Formulaic though it is, the movie often works, particularly in the relationship between Jess and Juliette (when it isn’t straining through the chemistry-less romantic triangle subplot). Parminder K. Nagra and Keira Knightley are both wonderful young performers, and they bring a natural energy to their roles, making Jess and Juliette genuinely endearing characters. Director Gurinder Chadha lays it on a little too thick at times, and the manner in which she deals with Jess’s familial background verges uncomfortably on outright parody—she wants to make the point that tradition is fine until it gets in the way of progress and achieving one’s true dreams, but it still comes off like the movie’s making fun of Sikh customs and values.

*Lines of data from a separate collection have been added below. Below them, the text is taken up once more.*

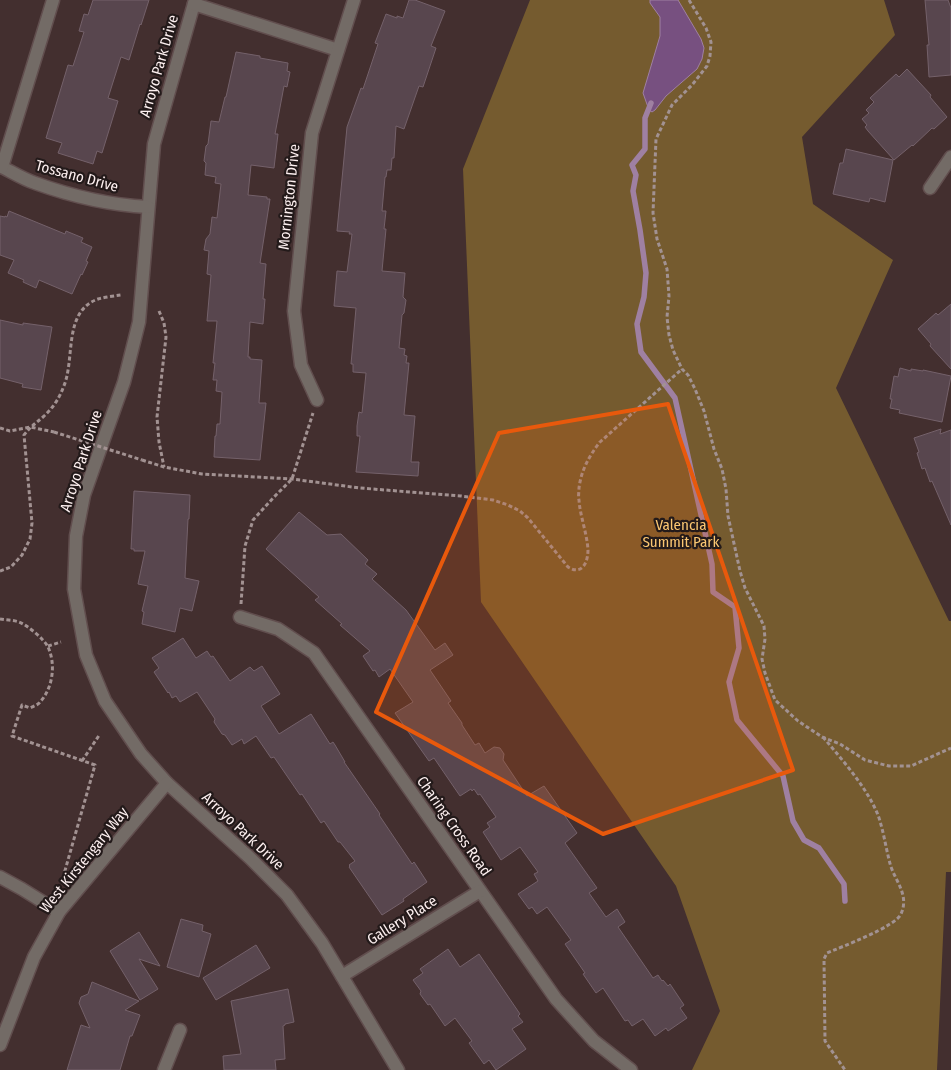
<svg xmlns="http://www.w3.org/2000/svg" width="951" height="1070" font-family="'Fira Sans Condensed',sans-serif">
	<rect width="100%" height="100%" fill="#432f2f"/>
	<path fill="#755b2f" d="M530,0H884L895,35L802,137L813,204L893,260L836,388L949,621H951V872H946L937,1070H692L720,1011L676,886L481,602L463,169Z"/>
	<path fill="#775080" stroke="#9f80a2" d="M650,0H678L701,39L704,48L702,59L697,69L666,96L655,110L652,112L649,110L643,93L660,36V17L650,3Z"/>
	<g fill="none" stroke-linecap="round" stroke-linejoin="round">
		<path stroke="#9f80a2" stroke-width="5.5" d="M651,103L645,118V149L632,165L636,175L633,191L640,230L646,273L644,297L637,324L641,352L675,398L712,564L713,592L735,607L739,648L729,682L737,720L783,776L793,821L804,840L819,848L844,884L845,901"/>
	</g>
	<g fill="#58464e" stroke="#74616a">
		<path d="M93,0H149L141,25L140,24L129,60L121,57L108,98L118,101L102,153L97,151L93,164L58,153L62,143L46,138L68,65L73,66L84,32L79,31L84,14L88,15Z"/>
		<path d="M409,0H415L445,11L431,46L436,48L423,87L419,86L404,129L396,126L394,158H392L391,170H387L386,177H385L382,211H386L384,229H386L382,271L405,273L403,297L406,300L404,313L402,315L399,348L405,349L404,355L407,356L406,363H409L404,415L415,416L411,462H419L418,476L356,472L360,436H357V426L359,412L362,413L366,373L353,372V364H351L356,308L334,306L337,271L347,272L352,234H349L350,232L337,231L347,127L361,88L363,89L378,44L375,43L386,14L397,18V16L403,18Z"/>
		<path d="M925,0H948L951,8V75L929,77L927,45H929Z"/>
		<path d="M236,52L260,56V58L288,63L287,71L290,72L287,87L284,86L275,134H278L274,168L251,165L248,195L267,197V199H270L260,263L266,264L263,299H265L263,324L250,322L248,357H250V359L262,360L259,403H266L260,460L214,457L215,436H216L217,424H220L222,392L216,391L217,380H213L215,363H213L217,321H207L211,275L207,274L209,251L204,250L206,239L210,234L212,217L217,218L221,184L215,183L216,177L205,175L206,163L204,161L206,146L208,144L211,121L219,122L225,97H226Z"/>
		<path d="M907,69L931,95L930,97L947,117L934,129L932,128L913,146L912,145L894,160L868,131L865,127L867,125L862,119L869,113L866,110L874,102L870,98L896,74L899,77Z"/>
		<path d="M846,149L893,160L885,202L870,198L869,202L833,194L840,163H843Z"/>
		<path d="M9,211L65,234L66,231L83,238L81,242L92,247L86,261L88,262L82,275L81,274L72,294L39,280L36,288L23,282L24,280L8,273L14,260L0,255V216L5,217V216L7,217Z"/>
		<path d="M951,304V369L930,346L931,344L918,329L936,313L938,315Z"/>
		<path d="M0,320L23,325V323L52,327L41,390L22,387L23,384L0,378Z"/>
		<path d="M900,368L911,371V369L923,371V370L951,376L942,422L899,413L900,410L890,408L892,399H890L894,376L898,377Z"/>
		<path d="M941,429L940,434L951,430V525L932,481L930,482L925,468L922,469L917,453L919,452L914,438Z"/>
		<path d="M134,491L190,495L189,519H188L185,578L199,581L192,611L180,608L175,632L142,624L144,612L142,611L148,586L138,584L145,551H134V549H131Z"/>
		<path d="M299,512L327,535L341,534L368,560L365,564L377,574L372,579L406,610L435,650L445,643L453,655L430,670L451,701L448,703L462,723V725L475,745L479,743L485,753L494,747L500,748L504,754L503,760L527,796L544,786L577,833L565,843L597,888L589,893L606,917L617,909L625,922L618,927L653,978L658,975L662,981L663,980L668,986L670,984L684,1005L680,1008L687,1018L668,1031L666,1028L655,1036L643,1019L632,1026L628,1020L625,1021L603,988L596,993L583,974L585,973L565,944L571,940L547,907L537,914L532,907L529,909L518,894L538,881L534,874L538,872L520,847L501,860L483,832L490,827L487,823L496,817L480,794L478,795L474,789L472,791L471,789L460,796L434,758L429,761L395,713L413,702L390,669L379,677L375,670L373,671L363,656L370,651L340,625L342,624L315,600L319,597L266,549Z"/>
		<path d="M183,638L196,658L207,651L211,657L213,656L230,681L250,667L254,671L262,666L280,694L261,706L279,734L311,714L330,744L333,742L335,745L345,762H344L380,814L379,815L412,864L414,862L427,882L403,899L404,901L382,915L349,867L350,866L349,865L355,861L340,842H338L324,821L321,823L302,794L300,795L274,757L271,758L256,736L244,744L242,739L232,745L225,735L222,734L214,722L215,719L197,692L180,702L176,696L172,698L169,692L168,693L154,672L159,668L152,658Z"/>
		<path d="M181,919L203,925L202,931L211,934L199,977L167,967Z"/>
		<path d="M139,932L160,966L139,959L158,989L140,1000L110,951Z"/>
		<path d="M256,945L270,968L216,1000L203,978Z"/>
		<path d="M448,949L460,967L479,954L520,1014L518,1016L523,1022L512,1029L526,1049L496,1070L489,1060L484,1064L469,1043L472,1041L455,1018L445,1026L430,1004L428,1005L420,994L421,991L413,980L423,973L420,969Z"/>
		<path d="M92,982L139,1001L125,1010L140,1015L132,1036H130L120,1070H67L81,1025L90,1028L79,1003L81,997L88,994Z"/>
		<path d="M288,989L294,1022L285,1024V1025L283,1026L285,1059L275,1060L276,1070H224L223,1056L241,1054L231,1001Z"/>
	</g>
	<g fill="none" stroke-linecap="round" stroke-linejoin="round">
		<defs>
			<g id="minor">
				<path d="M195,0L154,144L139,322L124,382L84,495L76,536L74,589L86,655L105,701L141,754L167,783L250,858L287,895L322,943L398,1070"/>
				<path d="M194,4L338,50"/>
				<path d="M0,166C12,172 23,179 35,183C71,196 110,205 148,207"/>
				<path d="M2,167L53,0"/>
				<path d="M930,188L951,157"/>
				<path d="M317,400L301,365L294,311L312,133L354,0"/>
				<path d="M240,617L278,629L314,653L556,999L594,1041L631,1070"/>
				<path d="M0,877L22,889L59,912"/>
				<path d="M342,976L480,891"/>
				<path d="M0,1045L34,957L59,912L167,783"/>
				<path d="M164,1070L180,1030"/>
			</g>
		</defs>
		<use href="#minor" stroke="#614e4e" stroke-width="15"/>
		<g stroke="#a29292" stroke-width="3" stroke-dasharray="4 2.5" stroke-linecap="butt">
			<path d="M689,0L706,28L711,42L710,56L707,66L692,85L672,105L656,139L653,213L657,239L667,269L669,296L667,317L669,335L673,350L682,369L688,375L695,389L704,411L714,449L722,469L726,489L728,516L740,571L745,588L764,626L765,639L762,659L765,673L775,700L798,721L822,737L840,744L865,760L889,766H911L951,748"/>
			<path d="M159,311L164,323L166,337L157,417L159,442L164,467"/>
			<path d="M0,428L10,431L30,427L54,432"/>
			<path d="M142,460L164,467L202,474L292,479L360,488L461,496L493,500L508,505L520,511L528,518L568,567C582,576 588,562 588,550C587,533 580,516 579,500C578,496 579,492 579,488C581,471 589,456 600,442L682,369"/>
			<path d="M0,571L11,567L22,555L30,539L32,523L24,435C31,426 35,424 43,417C52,409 59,399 63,388C76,360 62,312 98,299C105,297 114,296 121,295"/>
			<path d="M241,604L245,546L253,520L274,497L292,479L313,413"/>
			<path d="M0,619C6,620 13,620 19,622C27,625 44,639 48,647C56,664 53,688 40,702C38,705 34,706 30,708L22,705L12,736L95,765L64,874"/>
			<path d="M48,646L61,642"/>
			<path d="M823,737C843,761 866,786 878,815C884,832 886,850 891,867C897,883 909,896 901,914C895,927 841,947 827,953L824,959L825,1041L845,1070"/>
			<path d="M82,761L100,734"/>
		</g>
		<use href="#minor" stroke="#736b66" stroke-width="12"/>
		<path stroke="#a29292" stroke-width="3" stroke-dasharray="4 2.5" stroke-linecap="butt" d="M54,432L142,460"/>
	</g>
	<path fill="#e8590c" fill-opacity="0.2" stroke="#e8590c" stroke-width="4" stroke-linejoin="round" d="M668,404L793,770L603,834L376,712L499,433Z"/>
	<g text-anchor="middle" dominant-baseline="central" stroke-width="4.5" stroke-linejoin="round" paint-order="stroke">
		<g font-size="15" fill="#fdf0f0" stroke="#231a1a">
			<text transform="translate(159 66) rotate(-74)">Arroyo Park Drive</text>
			<text transform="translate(77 176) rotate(15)">Tossano Drive</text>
			<text transform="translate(289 197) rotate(-84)">Mornington Drive</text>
			<text transform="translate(81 461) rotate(-72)">Arroyo Park Drive</text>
			<text transform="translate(454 826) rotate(55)">Charing Cross Road</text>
			<text transform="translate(243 831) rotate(43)">Arroyo Park Drive</text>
			<text transform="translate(84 860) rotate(-51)">West Kirstengary Way</text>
			<text transform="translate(402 920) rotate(-32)">Gallery Place</text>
		</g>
		<g font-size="15" fill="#fbc772" stroke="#231a1a">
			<text x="681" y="525">Valencia<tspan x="681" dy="17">Summit Park</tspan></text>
		</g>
	</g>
</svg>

The movie sets up its easy dichotomy of the young (independent, motivated, liberal, tolerant) versus the old (close-minded, staid, conventional) and runs with it, meaning that the only people who won’t find some kind of easy enjoyment in the film are the ones who truly believe that Jess shouldn’t be allowed to play soccer and that Juliette should only wear frilly dresses. Interestingly enough, though, that dichotomy doesn’t extend in terms of gender, as it is entirely older women who stand in the way of Jess and Juliette achieving their dreams. The only support they get is from their fathers, from Joe, and from Jess’s buddy Tony (Ameet Chana), which suggests that independent young women are no longer hampered by the formulaic expectations of domineering men, but rather the very women who should be encouraging their independence, the kind they never had.